What would be possible if every human genetics researcher had a complete reference genome? Today, researchers use a good – but incomplete – reference genome released in 2013. As a result, many analyses miss out on critical genomic regions that may contain the disease-causing variants of interest. Regardless of how many samples are included in studies, this limits discovery. Researchers need a complete reference genome to discover all causative variants. And now, with the first gapless human reference genome from the Telomere-to-Telomere (T2T) Consortium, this is a reality.

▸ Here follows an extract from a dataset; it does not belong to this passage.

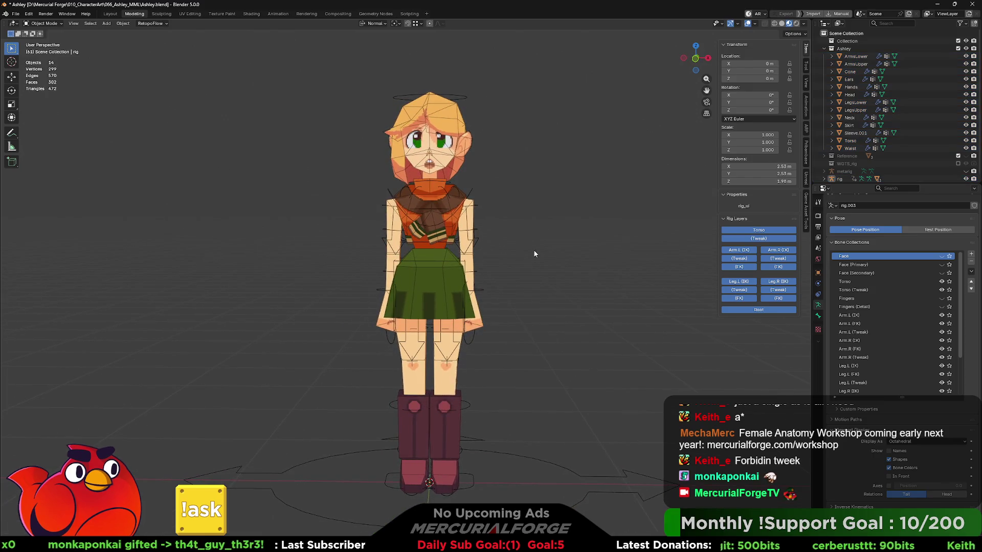
# - Delete the generated rig and make the metarig visible again
pyautogui.keyDown('shift'); pyautogui.moveTo(534, 254); pyautogui.dragTo(532, 270, button='middle'); pyautogui.keyUp('shift')
pyautogui.scroll(1, 532, 266)
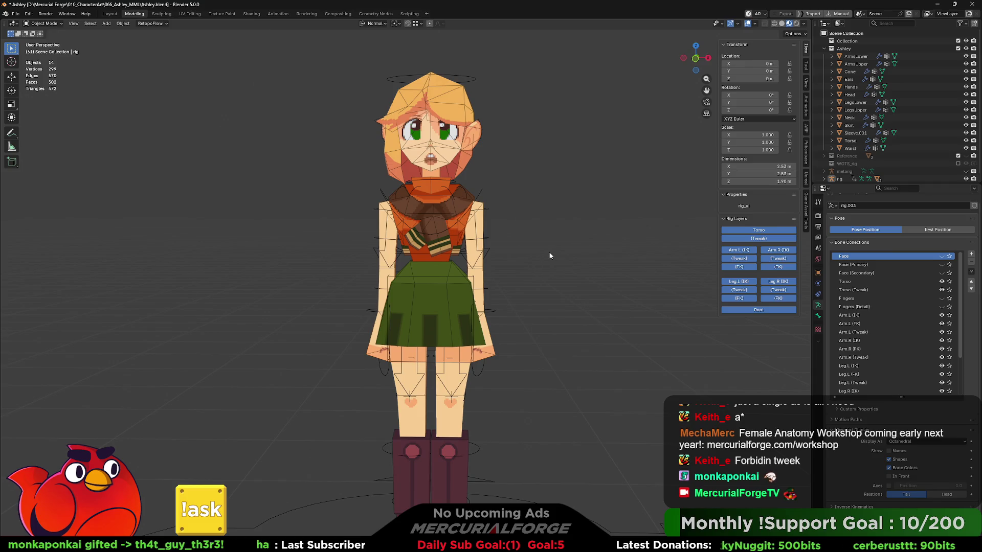
pyautogui.scroll(1, 535, 257)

The Human Genome Project (HGP) is admired as one of the greatest scientific accomplishments in history. The goal of the project was to discover and map the full blueprint of what makes a human, including the estimated ~25,000 genes, to empower further biological study. The international project formally began in 1990 and ten years later, leaders stood on the White House lawn and announced that the project was complete — the first draft human genome had been sequenced. While it was deemed “complete” at the time, in reality many gaps remained. Improvements in subsequent years closed some gaps, but up until now only 92% of the human genome sequence had been mapped.

What happened?

Even at its end, it was clear that the technology that was available during the HGP had limitations. As a result, scientists soon identified gaps in the draft human genome and launched new projects to truly finish the genome. Despite their efforts, large regions of chromosomes remained unfinished for many years due to limitations of sequencing technologies – such as capillary and short-read sequencing.

That is, until now.

Last year, the Telomere-to-Telomere (T2T) Consortium, a large team of scientists from the National Human Genome Research Institute and dozens of other institutions, released a preprint titled “The complete sequence of a human genome”. The data showed that the consortium had resolved gaps and errors to deliver “the first truly complete human reference genome”, finally mapping the more than 8% missing parts of the genome from two decades before, and “marking a new era of genomics where no region of the genome is beyond reach.”

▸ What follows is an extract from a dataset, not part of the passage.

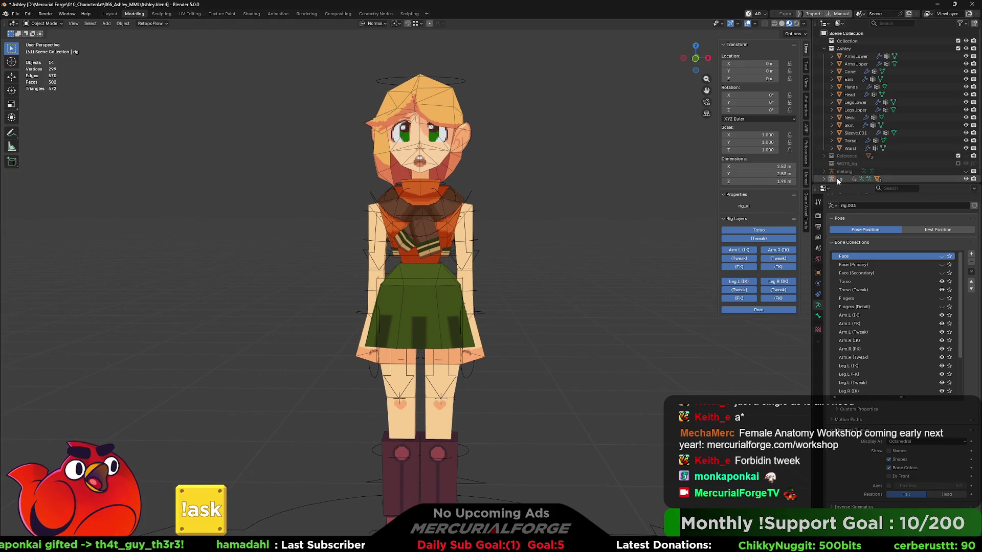
pyautogui.press('Delete')
pyautogui.click(848, 171)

Now, the complete T2T assembly has been released by Science. This mapping, and the resulting reference genome were made possible with PacBio HiFi sequencing:

“The T2T-CHM13 assembly adds five full chromosome arms and more additional sequence than any genome reference release in the past 20 years. This 8% of the genome has not been overlooked because of a lack of importance but rather because of technological limitations. High accuracy long-read sequencing has finally removed this technological barrier,” the authors highlight.

T2T missing bases

“This feat probably wouldn’t have been possible without new sequencing technology from PacBio,” states Karen Miga, PhD, co-Chair, T2T Consortium.

This work is changing the game in human genetics, “enabling comprehensive studies of genomic variation across the entire human genome, which we expect to drive future discovery in human genomic health and disease.” Now, researchers have access to millions of new, unexplored bases in the human genome to expand studies of disease association and cellular function.

The tools developed to support the T2T Consortium using PacBio HiFi data:

  • Enables all human genetics researchers to generate reference quality genomes from diverse backgrounds to better understand human health
  • Removes barriers of legacy technologies that only provide fractions of the genome
  • Allows researchers to avoid misidentifying disease-linked mutations by expanding the catalog of non-pathogenic person-to-person variation

And by comparing the complete human genome to the genomes of our closest primate relatives, researchers can better understand the differences, i.e. ultimately what makes us ‘human’, even for the previously most challenging regions.

High quality genetic research requires the highest quality and most complete reference genome for a given population. In human genetics, the T2T Consortium has shown that the new gold standard for a reference human genome is here – and to access it, you need to be using HiFi sequencing.

PacBio is pleased that our technology has contributed to this milestone in human genetics. The power and quality of HiFi sequencing is enabling new discoveries and opening regions of the genome that will impact research and discovery for years to come. The success of the T2T Consortium has inspired researchers to team up with the Human Pangenome Reference Consortium which is sequencing over 300 additional reference genomes in the next three years from humans representing diverse ancestries, further increasing our understanding of challenging regions of the genome.

Download the full study and the infographic. Learn more about whole genome sequencing, the benefits of HiFi sequencing, and applications for SMRT sequencing on our site.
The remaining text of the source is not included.